Purpose of the Study:
- To design, implement, and validate a multi-stage post-processing pipeline for automatic ghost artifact removal in pediatric spinal cord DTI.
- To improve the diagnostic utility of DTI by enhancing image clarity and reducing motion-related artifacts.
Main Methods:
- A cohort of 12 pediatric subjects (healthy and with spinal cord injury) was studied.
- Region of interests (ROIs) of ghost/true cords were segmented using mathematical morphological processing.
- Texture features were extracted and selected based on mutual information, then classified using an adaptive neuro-fuzzy interface system.
Main Results:
- The pipeline successfully separated ghost artifacts from true cord structures.
- The classifier achieved 91% sensitivity, 79% specificity, and 84% accuracy in distinguishing true cords from ghost artifacts.
Conclusions:
- The proposed method shows promise for automatic ghost artifact detection in spinal cord DTI.

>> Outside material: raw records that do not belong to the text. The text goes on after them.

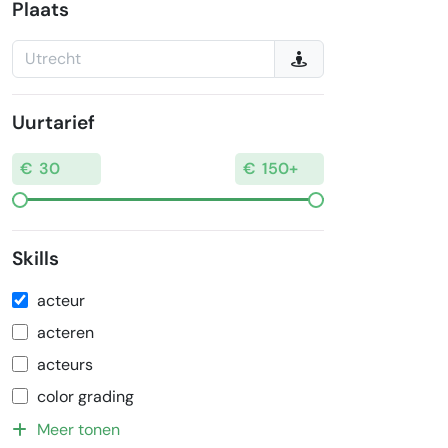
Plaats
Uurtarief
Skills
acteur
acteren
acteurs
color grading
Meer tonen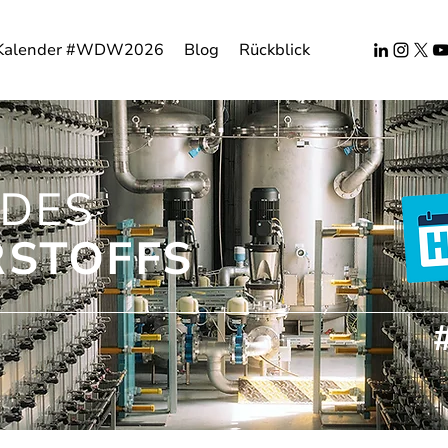
Kalender #WDW2026
Blog
Rückblick
DES
STOFFS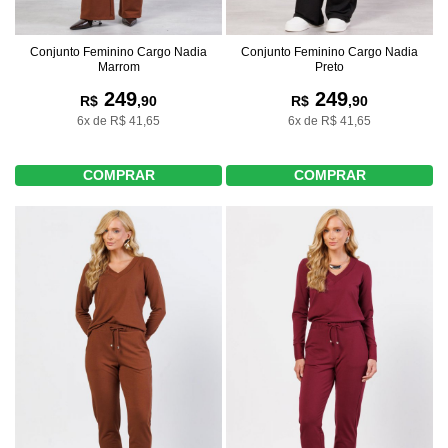
Conjunto Feminino Cargo Nadia
Conjunto Feminino Cargo Nadia
Marrom
Preto
249
249
R$
,90
R$
,90
6x de R$ 41,65
6x de R$ 41,65
COMPRAR
COMPRAR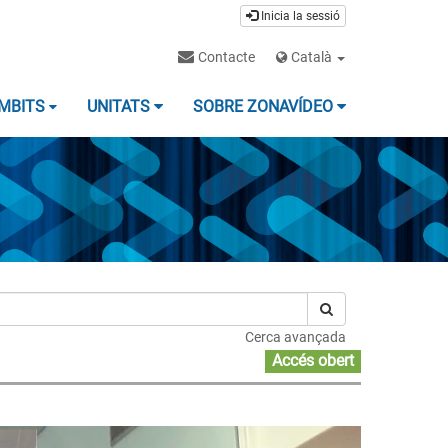
Inicia la sessió
Contacte
Català
MBITS
UNITATS
SOBRE ZONAVÍDEO
Cerca avançada
Accés obert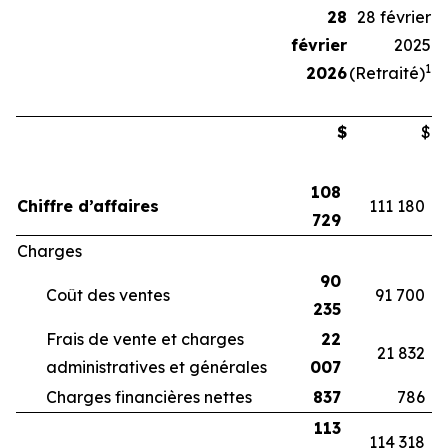
28
28 février
février
2025
1
2026
(Retraité)
$
$
108
Chiffre d’affaires
111 180
729
Charges
90
Coût des ventes
91 700
235
Frais de vente et charges
22
21 832
administratives et générales
007
Charges financières nettes
837
786
113
114 318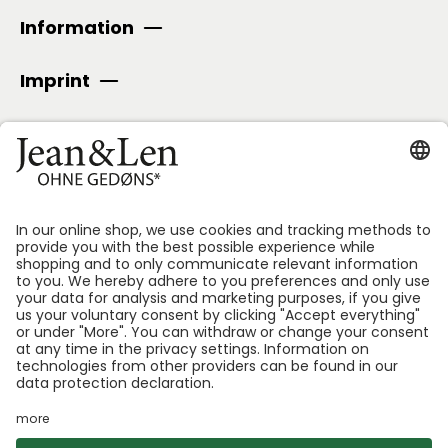
Information
Imprint
SECURE PAYMENT
Follow us:
*GEDØNS = Ingredients that Len personally likes to
avoid. We specify which ones for each product.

- This automated approach is a crucial step towards developing robust post-processing pipelines for DTI analysis.
Purpose:
Ghost artifacts are a major contributor to degradation of spinal cord diffusion tensor images. A multi-stage post-processing pipeline was designed, implemented and validated to automatically remove ghost artifacts arising from reduced field of view diffusion tensor imaging (DTI) of the pediatric spinal cord.
Method:
A total of 12 pediatric subjects including 7 healthy subjects (mean age=11.34years) with no evidence of spinal cord injury or pathology and 5 patients (mean age=10.96years) with cervical spinal cord injury were studied. Ghost/true cords, labeled as region of interests (ROIs), in non-diffusion weighted b0 images were segmented automatically using mathematical morphological processing. Initially, 21 texture features were extracted from each segmented ROI including 5 first-order features based on the histogram of the image (mean, variance, skewness, kurtosis and entropy) and 16s-order feature vector elements, incorporating four statistical measures (contrast, correlation, homogeneity and energy) calculated from co-occurrence matrices in directions of 0°, 45°, 90° and 135°. Next, ten features with a high value of mutual information (MI) relative to the pre-defined target class and within the features were selected as final features which were input to a trained classifier (adaptive neuro-fuzzy interface system) to separate the true cord from the ghost cord.
Results:
The implemented pipeline was successfully able to separate the ghost artifacts from true cord structures. The results obtained from the classifier showed a sensitivity of 91%, specificity of 79%, and accuracy of 84% in separating the true cord from ghost artifacts.
Conclusion:
The results show that the proposed method is promising for the automatic detection of ghost cords present in DTI images of the spinal cord. This step is crucial towards development of accurate, automatic DTI spinal cord post processing pipelines.